- [SEZIONE DEL DOCUMENTO]
####################
Cesena, 2 luglio 2015 - E’ stata accolta positivamente in Romagna la nomina di Francesco Ubertini a rettore dell’Università di Bologna. Infatti Ubertini, che reggerà l’Alma Mater dal 1° novembre 2015 al 2021, è riuscito a sovvertire il pronostico puntando molto sulla Romagna. Al ballottaggio ha superato di misura (poco più di 70 voti ponderati: 1.420,58 a 1.347,36) il diretto concorrente Gianluca Fiorentini che era in testa nel conteggio dei voti dopo il primo turno.

«Puntare sulla Romagna non è stato uno spot elettorale – precisa Francesco Ubertini che con 45 anni è il più giovane rettore d’Italia – perché io sono convinto che il decentramento territoriale romagnolo attuato dall’Università più di 25 anni fa sia realmente uno dei suoi punti di forza».

Come pensa di valorizzare ulteriormente il decentramento romagnolo che lei afferma essere un punto di forza?

«Dando un’identità sempre più chiara e marcata ai campus di Cesena, Forlì, Ravenna e Rimini».

A Cesena c’è un problema che sta diventando molto grave: il blocco dei lavori della nuova sede dei corsi di laurea di Architettura e Ingegneria: ci sono i fondi necessari, ma i lavori eseguiti rappresentano il sette per cento del totale quando ormai siamo ben oltre la metà del tempo a disposizione...

«Conosco il problema, del quale mi occuperò materialmente dal 1° novembre, e confido sia possibile arrivare a una soluzione in tempi ragionevolmente brevi. Ma questo stop potrebbe essere visto come un’opportunità poiché credo sia possibile pensare a un ampliamento del progetto».

Ma così si allungherebbero ulteriormente i tempi! Dal completamento del nuovo campus universitario, anche col secondo edificio destinato a ospitare Psicologia, Scienze dell’Informazione, dipende la possibilità di trovare un migliore assetto per le scuole superiori di Cesena.

«Voglio assolutamente evitare ritardi ulteriori, per cui prima di tutto cercherò di concludere i progetti già avviati. Ciò non toglie che, se si presentasse la possibilità...»

Lei dovrà formare la ‘squadra’ dei prorettori che collaboreranno con lei sovrintendendo alle grandi aree di azione dell’Università. Si dice che per la Romagna abbia già scelto un forlivese. E’ così?

«Le caselle della formazione della mia squadra – conclude Ubertini – sono ancora tutte bianche. Adesso ho bisogno di un periodo di vacanza, al rientro penserò ai nomi da inserirvi. Un po’ di tempo ce l’ho perché, come da statuto, prenderò il ruolo di rettore dal 1° novembre».
####################
(Dati raccolti)

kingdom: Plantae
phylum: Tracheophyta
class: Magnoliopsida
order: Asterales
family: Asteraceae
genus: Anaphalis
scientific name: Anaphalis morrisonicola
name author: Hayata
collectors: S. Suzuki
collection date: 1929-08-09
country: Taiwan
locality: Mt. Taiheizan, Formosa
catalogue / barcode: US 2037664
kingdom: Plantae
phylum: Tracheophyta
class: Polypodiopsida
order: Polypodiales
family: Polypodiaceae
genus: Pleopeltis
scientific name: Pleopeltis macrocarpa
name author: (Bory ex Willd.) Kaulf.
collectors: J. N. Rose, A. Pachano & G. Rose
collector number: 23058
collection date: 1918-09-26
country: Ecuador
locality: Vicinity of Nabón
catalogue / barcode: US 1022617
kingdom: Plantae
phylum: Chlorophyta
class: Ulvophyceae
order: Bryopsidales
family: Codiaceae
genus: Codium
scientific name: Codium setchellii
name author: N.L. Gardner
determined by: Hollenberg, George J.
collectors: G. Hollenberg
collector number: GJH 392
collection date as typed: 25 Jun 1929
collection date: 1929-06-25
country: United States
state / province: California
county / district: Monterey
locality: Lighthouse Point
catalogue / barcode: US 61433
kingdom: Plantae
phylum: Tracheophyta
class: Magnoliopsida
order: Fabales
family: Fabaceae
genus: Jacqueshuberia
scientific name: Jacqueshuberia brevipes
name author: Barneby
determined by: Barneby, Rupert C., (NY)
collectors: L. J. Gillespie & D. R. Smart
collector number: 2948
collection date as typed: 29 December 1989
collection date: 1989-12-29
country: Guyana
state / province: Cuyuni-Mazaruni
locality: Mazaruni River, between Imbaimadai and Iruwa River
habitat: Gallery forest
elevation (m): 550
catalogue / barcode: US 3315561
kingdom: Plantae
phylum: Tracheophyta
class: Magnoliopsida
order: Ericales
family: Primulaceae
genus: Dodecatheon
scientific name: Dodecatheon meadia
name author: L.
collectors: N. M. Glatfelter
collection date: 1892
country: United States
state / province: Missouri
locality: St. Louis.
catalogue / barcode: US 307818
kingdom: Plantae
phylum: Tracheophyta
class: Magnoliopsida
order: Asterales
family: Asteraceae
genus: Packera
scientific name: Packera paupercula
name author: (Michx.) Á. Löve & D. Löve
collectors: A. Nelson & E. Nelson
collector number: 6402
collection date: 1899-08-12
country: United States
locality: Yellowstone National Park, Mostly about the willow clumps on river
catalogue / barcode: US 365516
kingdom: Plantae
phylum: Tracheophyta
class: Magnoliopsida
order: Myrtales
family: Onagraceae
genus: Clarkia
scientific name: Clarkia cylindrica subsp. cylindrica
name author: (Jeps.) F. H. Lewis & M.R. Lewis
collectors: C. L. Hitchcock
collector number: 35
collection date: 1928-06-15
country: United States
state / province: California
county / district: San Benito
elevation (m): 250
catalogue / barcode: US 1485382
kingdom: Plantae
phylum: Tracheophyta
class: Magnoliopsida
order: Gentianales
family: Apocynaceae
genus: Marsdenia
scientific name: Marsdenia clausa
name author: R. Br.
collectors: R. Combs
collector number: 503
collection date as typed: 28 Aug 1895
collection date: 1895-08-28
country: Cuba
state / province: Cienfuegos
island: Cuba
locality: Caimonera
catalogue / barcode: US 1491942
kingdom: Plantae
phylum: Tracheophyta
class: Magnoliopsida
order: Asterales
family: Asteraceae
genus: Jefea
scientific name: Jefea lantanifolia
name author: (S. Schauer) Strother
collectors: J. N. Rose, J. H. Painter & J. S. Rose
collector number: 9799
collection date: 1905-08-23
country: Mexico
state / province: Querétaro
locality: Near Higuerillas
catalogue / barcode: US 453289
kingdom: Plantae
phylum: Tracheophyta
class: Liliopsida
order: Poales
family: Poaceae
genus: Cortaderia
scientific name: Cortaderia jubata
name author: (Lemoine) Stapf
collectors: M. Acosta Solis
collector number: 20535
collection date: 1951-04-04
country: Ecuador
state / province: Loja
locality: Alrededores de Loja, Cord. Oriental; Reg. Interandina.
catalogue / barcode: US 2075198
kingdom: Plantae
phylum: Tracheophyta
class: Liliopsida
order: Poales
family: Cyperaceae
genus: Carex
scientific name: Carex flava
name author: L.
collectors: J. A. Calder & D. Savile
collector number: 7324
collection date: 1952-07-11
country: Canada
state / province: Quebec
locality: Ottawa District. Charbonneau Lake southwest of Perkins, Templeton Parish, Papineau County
####################
- [COMPITI RICHIESTI]
1 – Secondo l'articolo su Francesco Ubertini, quale candidato egli ha superato al ballottaggio?
2 – Ricopi fedelmente il passo dell'articolo su Francesco Ubertini da «Lei dovrà formare» a «forlivese. E’ così?».
3 – Traduca in inglese questa frase dell'articolo su Francesco Ubertini: «Adesso ho bisogno di un periodo di vacanza, al rientro penserò ai nomi da inserirvi.»
Il materiale non ha alcuna attinenza con l'articolo su Francesco Ubertini.

- [RISPOSTE IN ORDINE]
1 – Gianluca Fiorentini.

2 –
Lei dovrà formare la ‘squadra’ dei prorettori che collaboreranno con lei sovrintendendo alle grandi aree di azione dell’Università. Si dice che per la Romagna abbia già scelto un forlivese. E’ così?

3 – Now I need a period of vacation; when I return, I will think about the names to put in them.